Dataset entries
= = = = =
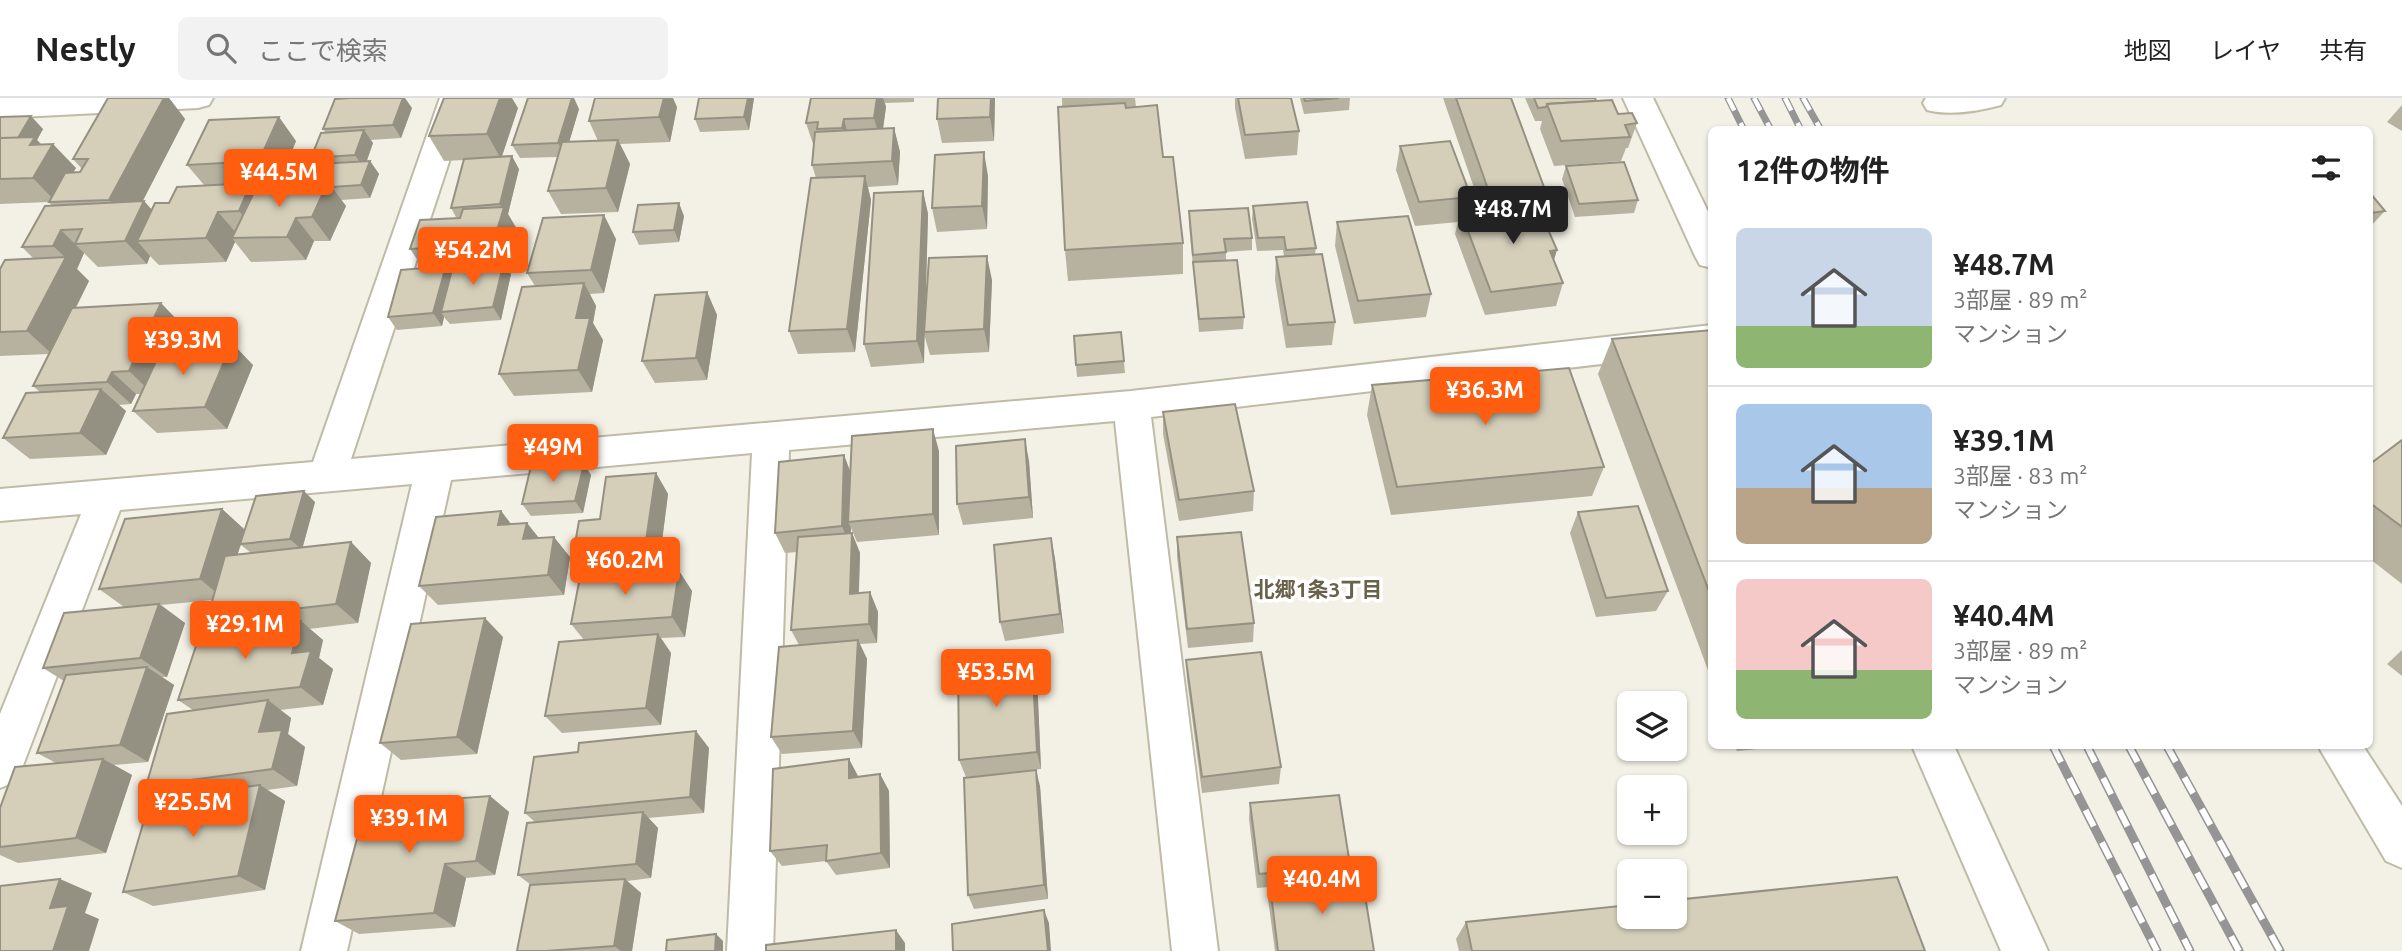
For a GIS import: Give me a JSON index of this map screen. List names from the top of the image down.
{
  "districts": ["北郷1条3丁目"],
  "page": {
    "header": "Nestly",
    "search": "ここで検索",
    "nav": ["地図", "レイヤ", "共有"],
    "heading": "12件の物件",
    "price": [
      "¥44.5M",
      "¥48.7M",
      "¥54.2M",
      "¥39.3M",
      "¥36.3M",
      "¥49M",
      "¥60.2M",
      "¥29.1M",
      "¥53.5M",
      "¥25.5M",
      "¥39.1M",
      "¥40.4M"
    ],
    "list": [
      {
        "name": "¥48.7M",
        "note": "3部屋 · 89 m² · マンション"
      },
      {
        "name": "¥39.1M",
        "note": "3部屋 · 83 m² · マンション"
      },
      {
        "name": "¥40.4M",
        "note": "3部屋 · 89 m² · マンション"
      }
    ],
    "map_buttons": ["+", "−"]
  }
}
= = = = =
*Task goal*:
Your answer must be an exact repeat of the records above, with the pictures left out.

*Response area*:
For a GIS import: Give me a JSON index of this map screen. List names from the top of the image down.
{
  "districts": ["北郷1条3丁目"],
  "page": {
    "header": "Nestly",
    "search": "ここで検索",
    "nav": ["地図", "レイヤ", "共有"],
    "heading": "12件の物件",
    "price": [
      "¥44.5M",
      "¥48.7M",
      "¥54.2M",
      "¥39.3M",
      "¥36.3M",
      "¥49M",
      "¥60.2M",
      "¥29.1M",
      "¥53.5M",
      "¥25.5M",
      "¥39.1M",
      "¥40.4M"
    ],
    "list": [
      {
        "name": "¥48.7M",
        "note": "3部屋 · 89 m² · マンション"
      },
      {
        "name": "¥39.1M",
        "note": "3部屋 · 83 m² · マンション"
      },
      {
        "name": "¥40.4M",
        "note": "3部屋 · 89 m² · マンション"
      }
    ],
    "map_buttons": ["+", "−"]
  }
}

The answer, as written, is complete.